■ AIM: Put every line of the rows below into a JSON list of strings, one string per line, with blank lines left out.

■ SUPPLIED DATA:
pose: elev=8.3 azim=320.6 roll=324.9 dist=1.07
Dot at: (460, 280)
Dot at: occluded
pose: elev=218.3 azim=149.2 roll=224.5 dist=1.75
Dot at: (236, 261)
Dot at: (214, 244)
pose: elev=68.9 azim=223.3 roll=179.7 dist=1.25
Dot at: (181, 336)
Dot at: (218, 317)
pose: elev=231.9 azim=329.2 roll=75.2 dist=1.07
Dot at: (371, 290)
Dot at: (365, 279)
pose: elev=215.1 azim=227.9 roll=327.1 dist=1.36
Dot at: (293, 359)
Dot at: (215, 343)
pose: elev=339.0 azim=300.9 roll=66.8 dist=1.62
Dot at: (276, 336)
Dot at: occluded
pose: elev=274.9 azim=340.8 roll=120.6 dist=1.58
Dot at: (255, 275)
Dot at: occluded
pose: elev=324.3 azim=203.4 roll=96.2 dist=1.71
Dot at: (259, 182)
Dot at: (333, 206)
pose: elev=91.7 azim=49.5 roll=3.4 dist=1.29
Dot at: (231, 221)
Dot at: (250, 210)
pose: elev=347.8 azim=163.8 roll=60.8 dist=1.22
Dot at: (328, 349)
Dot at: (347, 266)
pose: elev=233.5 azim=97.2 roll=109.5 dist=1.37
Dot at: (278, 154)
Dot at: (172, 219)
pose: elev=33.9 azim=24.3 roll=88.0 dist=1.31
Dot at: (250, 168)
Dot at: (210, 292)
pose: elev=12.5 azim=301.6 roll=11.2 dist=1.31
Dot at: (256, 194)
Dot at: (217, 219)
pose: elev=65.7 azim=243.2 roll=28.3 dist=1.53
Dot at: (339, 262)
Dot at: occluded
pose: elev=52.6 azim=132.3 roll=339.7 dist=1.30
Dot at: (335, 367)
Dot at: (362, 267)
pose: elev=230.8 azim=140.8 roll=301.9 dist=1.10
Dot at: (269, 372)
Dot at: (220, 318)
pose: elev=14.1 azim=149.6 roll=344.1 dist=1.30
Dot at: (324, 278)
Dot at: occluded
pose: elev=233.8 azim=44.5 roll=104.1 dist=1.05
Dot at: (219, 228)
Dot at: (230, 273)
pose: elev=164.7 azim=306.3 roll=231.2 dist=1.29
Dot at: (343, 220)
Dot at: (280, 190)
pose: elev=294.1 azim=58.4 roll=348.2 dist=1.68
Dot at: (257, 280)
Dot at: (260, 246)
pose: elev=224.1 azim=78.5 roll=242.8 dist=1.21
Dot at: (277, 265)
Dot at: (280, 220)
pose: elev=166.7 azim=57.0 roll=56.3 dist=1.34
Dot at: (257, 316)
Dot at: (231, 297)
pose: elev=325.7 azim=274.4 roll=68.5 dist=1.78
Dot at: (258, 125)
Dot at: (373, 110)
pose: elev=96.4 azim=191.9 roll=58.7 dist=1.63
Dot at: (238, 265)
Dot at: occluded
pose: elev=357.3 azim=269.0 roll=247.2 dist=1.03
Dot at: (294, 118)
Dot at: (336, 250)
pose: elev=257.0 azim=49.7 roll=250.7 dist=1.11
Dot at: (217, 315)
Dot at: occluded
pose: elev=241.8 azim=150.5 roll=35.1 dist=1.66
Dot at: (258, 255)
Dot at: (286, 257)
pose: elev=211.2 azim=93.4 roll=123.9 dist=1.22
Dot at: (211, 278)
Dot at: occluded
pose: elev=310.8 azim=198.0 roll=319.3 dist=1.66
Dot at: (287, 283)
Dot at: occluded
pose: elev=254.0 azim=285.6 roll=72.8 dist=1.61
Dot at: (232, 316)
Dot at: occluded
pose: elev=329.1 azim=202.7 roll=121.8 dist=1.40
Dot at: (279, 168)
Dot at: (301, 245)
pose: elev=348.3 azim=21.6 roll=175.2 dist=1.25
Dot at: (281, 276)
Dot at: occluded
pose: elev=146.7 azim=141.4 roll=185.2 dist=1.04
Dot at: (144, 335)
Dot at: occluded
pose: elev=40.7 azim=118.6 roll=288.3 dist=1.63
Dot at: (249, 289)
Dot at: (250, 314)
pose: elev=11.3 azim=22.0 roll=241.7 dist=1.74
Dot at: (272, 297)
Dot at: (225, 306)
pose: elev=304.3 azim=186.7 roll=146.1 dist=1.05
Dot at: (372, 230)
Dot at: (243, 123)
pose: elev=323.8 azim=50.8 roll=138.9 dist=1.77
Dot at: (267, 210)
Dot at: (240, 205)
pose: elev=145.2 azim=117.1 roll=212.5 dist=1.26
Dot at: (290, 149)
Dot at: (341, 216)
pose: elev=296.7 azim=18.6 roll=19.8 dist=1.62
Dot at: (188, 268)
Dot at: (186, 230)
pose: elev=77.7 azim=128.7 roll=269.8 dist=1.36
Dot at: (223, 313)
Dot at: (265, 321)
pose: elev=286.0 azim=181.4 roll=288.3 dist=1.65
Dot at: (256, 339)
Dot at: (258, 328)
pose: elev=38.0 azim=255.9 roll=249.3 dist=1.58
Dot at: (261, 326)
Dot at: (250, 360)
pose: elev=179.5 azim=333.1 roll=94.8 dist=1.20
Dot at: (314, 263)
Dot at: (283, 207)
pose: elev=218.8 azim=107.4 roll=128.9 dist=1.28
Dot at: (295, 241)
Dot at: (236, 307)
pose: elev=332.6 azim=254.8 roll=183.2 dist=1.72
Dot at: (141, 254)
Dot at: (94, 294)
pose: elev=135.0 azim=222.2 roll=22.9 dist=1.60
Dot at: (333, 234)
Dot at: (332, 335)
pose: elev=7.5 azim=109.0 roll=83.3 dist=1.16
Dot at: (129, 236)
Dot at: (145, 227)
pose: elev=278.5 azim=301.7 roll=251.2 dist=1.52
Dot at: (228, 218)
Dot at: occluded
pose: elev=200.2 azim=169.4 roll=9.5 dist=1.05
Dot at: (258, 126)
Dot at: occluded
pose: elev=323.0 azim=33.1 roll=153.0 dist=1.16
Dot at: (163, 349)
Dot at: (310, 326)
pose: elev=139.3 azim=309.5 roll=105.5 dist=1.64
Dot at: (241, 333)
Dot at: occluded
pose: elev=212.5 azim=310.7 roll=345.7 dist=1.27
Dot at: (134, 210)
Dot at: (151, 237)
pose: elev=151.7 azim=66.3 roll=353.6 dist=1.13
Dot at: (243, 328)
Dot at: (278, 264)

■ ANSWER:
[
  "pose: elev=8.3 azim=320.6 roll=324.9 dist=1.07",
  "Dot at: (460, 280)",
  "Dot at: occluded",
  "pose: elev=218.3 azim=149.2 roll=224.5 dist=1.75",
  "Dot at: (236, 261)",
  "Dot at: (214, 244)",
  "pose: elev=68.9 azim=223.3 roll=179.7 dist=1.25",
  "Dot at: (181, 336)",
  "Dot at: (218, 317)",
  "pose: elev=231.9 azim=329.2 roll=75.2 dist=1.07",
  "Dot at: (371, 290)",
  "Dot at: (365, 279)",
  "pose: elev=215.1 azim=227.9 roll=327.1 dist=1.36",
  "Dot at: (293, 359)",
  "Dot at: (215, 343)",
  "pose: elev=339.0 azim=300.9 roll=66.8 dist=1.62",
  "Dot at: (276, 336)",
  "Dot at: occluded",
  "pose: elev=274.9 azim=340.8 roll=120.6 dist=1.58",
  "Dot at: (255, 275)",
  "Dot at: occluded",
  "pose: elev=324.3 azim=203.4 roll=96.2 dist=1.71",
  "Dot at: (259, 182)",
  "Dot at: (333, 206)",
  "pose: elev=91.7 azim=49.5 roll=3.4 dist=1.29",
  "Dot at: (231, 221)",
  "Dot at: (250, 210)",
  "pose: elev=347.8 azim=163.8 roll=60.8 dist=1.22",
  "Dot at: (328, 349)",
  "Dot at: (347, 266)",
  "pose: elev=233.5 azim=97.2 roll=109.5 dist=1.37",
  "Dot at: (278, 154)",
  "Dot at: (172, 219)",
  "pose: elev=33.9 azim=24.3 roll=88.0 dist=1.31",
  "Dot at: (250, 168)",
  "Dot at: (210, 292)",
  "pose: elev=12.5 azim=301.6 roll=11.2 dist=1.31",
  "Dot at: (256, 194)",
  "Dot at: (217, 219)",
  "pose: elev=65.7 azim=243.2 roll=28.3 dist=1.53",
  "Dot at: (339, 262)",
  "Dot at: occluded",
  "pose: elev=52.6 azim=132.3 roll=339.7 dist=1.30",
  "Dot at: (335, 367)",
  "Dot at: (362, 267)",
  "pose: elev=230.8 azim=140.8 roll=301.9 dist=1.10",
  "Dot at: (269, 372)",
  "Dot at: (220, 318)",
  "pose: elev=14.1 azim=149.6 roll=344.1 dist=1.30",
  "Dot at: (324, 278)",
  "Dot at: occluded",
  "pose: elev=233.8 azim=44.5 roll=104.1 dist=1.05",
  "Dot at: (219, 228)",
  "Dot at: (230, 273)",
  "pose: elev=164.7 azim=306.3 roll=231.2 dist=1.29",
  "Dot at: (343, 220)",
  "Dot at: (280, 190)",
  "pose: elev=294.1 azim=58.4 roll=348.2 dist=1.68",
  "Dot at: (257, 280)",
  "Dot at: (260, 246)",
  "pose: elev=224.1 azim=78.5 roll=242.8 dist=1.21",
  "Dot at: (277, 265)",
  "Dot at: (280, 220)",
  "pose: elev=166.7 azim=57.0 roll=56.3 dist=1.34",
  "Dot at: (257, 316)",
  "Dot at: (231, 297)",
  "pose: elev=325.7 azim=274.4 roll=68.5 dist=1.78",
  "Dot at: (258, 125)",
  "Dot at: (373, 110)",
  "pose: elev=96.4 azim=191.9 roll=58.7 dist=1.63",
  "Dot at: (238, 265)",
  "Dot at: occluded",
  "pose: elev=357.3 azim=269.0 roll=247.2 dist=1.03",
  "Dot at: (294, 118)",
  "Dot at: (336, 250)",
  "pose: elev=257.0 azim=49.7 roll=250.7 dist=1.11",
  "Dot at: (217, 315)",
  "Dot at: occluded",
  "pose: elev=241.8 azim=150.5 roll=35.1 dist=1.66",
  "Dot at: (258, 255)",
  "Dot at: (286, 257)",
  "pose: elev=211.2 azim=93.4 roll=123.9 dist=1.22",
  "Dot at: (211, 278)",
  "Dot at: occluded",
  "pose: elev=310.8 azim=198.0 roll=319.3 dist=1.66",
  "Dot at: (287, 283)",
  "Dot at: occluded",
  "pose: elev=254.0 azim=285.6 roll=72.8 dist=1.61",
  "Dot at: (232, 316)",
  "Dot at: occluded",
  "pose: elev=329.1 azim=202.7 roll=121.8 dist=1.40",
  "Dot at: (279, 168)",
  "Dot at: (301, 245)",
  "pose: elev=348.3 azim=21.6 roll=175.2 dist=1.25",
  "Dot at: (281, 276)",
  "Dot at: occluded",
  "pose: elev=146.7 azim=141.4 roll=185.2 dist=1.04",
  "Dot at: (144, 335)",
  "Dot at: occluded",
  "pose: elev=40.7 azim=118.6 roll=288.3 dist=1.63",
  "Dot at: (249, 289)",
  "Dot at: (250, 314)",
  "pose: elev=11.3 azim=22.0 roll=241.7 dist=1.74",
  "Dot at: (272, 297)",
  "Dot at: (225, 306)",
  "pose: elev=304.3 azim=186.7 roll=146.1 dist=1.05",
  "Dot at: (372, 230)",
  "Dot at: (243, 123)",
  "pose: elev=323.8 azim=50.8 roll=138.9 dist=1.77",
  "Dot at: (267, 210)",
  "Dot at: (240, 205)",
  "pose: elev=145.2 azim=117.1 roll=212.5 dist=1.26",
  "Dot at: (290, 149)",
  "Dot at: (341, 216)",
  "pose: elev=296.7 azim=18.6 roll=19.8 dist=1.62",
  "Dot at: (188, 268)",
  "Dot at: (186, 230)",
  "pose: elev=77.7 azim=128.7 roll=269.8 dist=1.36",
  "Dot at: (223, 313)",
  "Dot at: (265, 321)",
  "pose: elev=286.0 azim=181.4 roll=288.3 dist=1.65",
  "Dot at: (256, 339)",
  "Dot at: (258, 328)",
  "pose: elev=38.0 azim=255.9 roll=249.3 dist=1.58",
  "Dot at: (261, 326)",
  "Dot at: (250, 360)",
  "pose: elev=179.5 azim=333.1 roll=94.8 dist=1.20",
  "Dot at: (314, 263)",
  "Dot at: (283, 207)",
  "pose: elev=218.8 azim=107.4 roll=128.9 dist=1.28",
  "Dot at: (295, 241)",
  "Dot at: (236, 307)",
  "pose: elev=332.6 azim=254.8 roll=183.2 dist=1.72",
  "Dot at: (141, 254)",
  "Dot at: (94, 294)",
  "pose: elev=135.0 azim=222.2 roll=22.9 dist=1.60",
  "Dot at: (333, 234)",
  "Dot at: (332, 335)",
  "pose: elev=7.5 azim=109.0 roll=83.3 dist=1.16",
  "Dot at: (129, 236)",
  "Dot at: (145, 227)",
  "pose: elev=278.5 azim=301.7 roll=251.2 dist=1.52",
  "Dot at: (228, 218)",
  "Dot at: occluded",
  "pose: elev=200.2 azim=169.4 roll=9.5 dist=1.05",
  "Dot at: (258, 126)",
  "Dot at: occluded",
  "pose: elev=323.0 azim=33.1 roll=153.0 dist=1.16",
  "Dot at: (163, 349)",
  "Dot at: (310, 326)",
  "pose: elev=139.3 azim=309.5 roll=105.5 dist=1.64",
  "Dot at: (241, 333)",
  "Dot at: occluded",
  "pose: elev=212.5 azim=310.7 roll=345.7 dist=1.27",
  "Dot at: (134, 210)",
  "Dot at: (151, 237)",
  "pose: elev=151.7 azim=66.3 roll=353.6 dist=1.13",
  "Dot at: (243, 328)",
  "Dot at: (278, 264)"
]